Sunday, September 9, 2012

Writing a column is like creating and solving a puzzle...

Writing a column is a funny exercise. I used to be a stream-of-consciousness kind of guy. That was mainly because at Business Spectator etc we only had soft word limits. It made life pretty easy. Writing for the Financial Review takes more time as I am much more aware of space constraints.

For a while now I have been ruminating on how I would best describe the experience. This morning it occurred to me that it is like creating and then solving a puzzle..

First you have to work out what the puzzle actually is. That requires a lot of insight. Then you need to grind-out the solution. Again, this is a very creative activity. But it is only half the task. The column requires you to next "shape" all the individual parts of the puzzle. This can be complicated and frustrating. Once you have the pieces prepared you have to figure out how to put them together. Another "crafting" challenge.
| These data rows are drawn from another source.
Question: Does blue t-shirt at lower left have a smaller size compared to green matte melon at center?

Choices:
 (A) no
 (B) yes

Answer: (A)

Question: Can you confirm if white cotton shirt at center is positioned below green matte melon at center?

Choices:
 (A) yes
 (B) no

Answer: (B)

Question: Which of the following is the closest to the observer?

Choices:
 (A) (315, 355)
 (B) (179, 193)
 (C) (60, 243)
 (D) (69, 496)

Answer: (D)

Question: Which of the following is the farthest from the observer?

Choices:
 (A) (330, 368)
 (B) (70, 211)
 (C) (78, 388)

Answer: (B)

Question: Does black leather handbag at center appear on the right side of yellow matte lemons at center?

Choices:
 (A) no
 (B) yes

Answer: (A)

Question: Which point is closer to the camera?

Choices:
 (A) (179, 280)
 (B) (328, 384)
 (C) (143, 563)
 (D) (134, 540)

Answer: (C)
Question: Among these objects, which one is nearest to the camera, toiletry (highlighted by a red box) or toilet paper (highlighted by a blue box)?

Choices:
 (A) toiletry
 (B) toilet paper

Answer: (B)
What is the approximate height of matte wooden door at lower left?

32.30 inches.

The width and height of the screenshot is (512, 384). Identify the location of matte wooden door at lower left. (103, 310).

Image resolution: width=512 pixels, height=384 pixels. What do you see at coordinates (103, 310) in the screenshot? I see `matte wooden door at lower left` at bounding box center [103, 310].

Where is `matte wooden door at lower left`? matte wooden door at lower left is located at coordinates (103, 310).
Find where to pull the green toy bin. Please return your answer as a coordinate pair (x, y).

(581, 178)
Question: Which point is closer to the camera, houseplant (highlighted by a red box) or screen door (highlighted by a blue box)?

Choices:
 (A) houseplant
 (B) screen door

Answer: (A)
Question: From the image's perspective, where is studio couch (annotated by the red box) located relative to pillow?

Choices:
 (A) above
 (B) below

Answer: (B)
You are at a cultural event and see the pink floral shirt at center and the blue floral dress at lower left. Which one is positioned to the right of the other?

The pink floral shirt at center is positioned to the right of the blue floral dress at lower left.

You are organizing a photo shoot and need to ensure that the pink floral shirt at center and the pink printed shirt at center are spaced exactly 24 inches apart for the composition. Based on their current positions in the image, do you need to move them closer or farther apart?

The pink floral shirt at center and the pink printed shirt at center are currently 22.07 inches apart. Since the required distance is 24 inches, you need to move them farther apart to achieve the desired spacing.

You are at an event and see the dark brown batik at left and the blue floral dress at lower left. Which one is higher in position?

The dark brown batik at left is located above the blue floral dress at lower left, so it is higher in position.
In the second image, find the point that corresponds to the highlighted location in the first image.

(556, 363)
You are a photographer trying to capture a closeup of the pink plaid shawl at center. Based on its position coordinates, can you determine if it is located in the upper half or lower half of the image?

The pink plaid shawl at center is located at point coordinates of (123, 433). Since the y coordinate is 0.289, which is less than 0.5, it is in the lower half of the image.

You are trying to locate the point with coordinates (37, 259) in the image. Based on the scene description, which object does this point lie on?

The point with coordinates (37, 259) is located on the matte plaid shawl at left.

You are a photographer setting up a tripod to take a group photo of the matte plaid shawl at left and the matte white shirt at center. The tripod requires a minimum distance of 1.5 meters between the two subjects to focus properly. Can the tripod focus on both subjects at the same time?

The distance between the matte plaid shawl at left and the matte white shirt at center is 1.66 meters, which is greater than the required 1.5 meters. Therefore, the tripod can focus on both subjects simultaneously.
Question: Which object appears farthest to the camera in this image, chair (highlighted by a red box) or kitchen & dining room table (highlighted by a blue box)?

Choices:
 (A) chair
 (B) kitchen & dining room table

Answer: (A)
Much of the time I need to be in a particular head space. I sometimes call it the "zone". If I am in the zone, a column will be extremely quick--less than one hour for around a thousand words. I will then let it sit (or settle). A while later I will review the column a few times to fine-tune its feel.

You are constantly battling the psychological tricks your own mind plays on you: missing words; missing ideas; logical errors, etc. It is hard self-editing immediately after you have produced the product. Often what you "think" you see is a little different to the actual text.

The best columns have an intangible rhythm to them. If I am not in the zone, I don't normally bother. It is excruciatingly painful if I do try to complete the puzzle. I typically just leave it until the next morning. For some reason that is when I find my writing easiest.

For what it is worth, I am punching out this post right now because I am not in the zone, and procrastinating!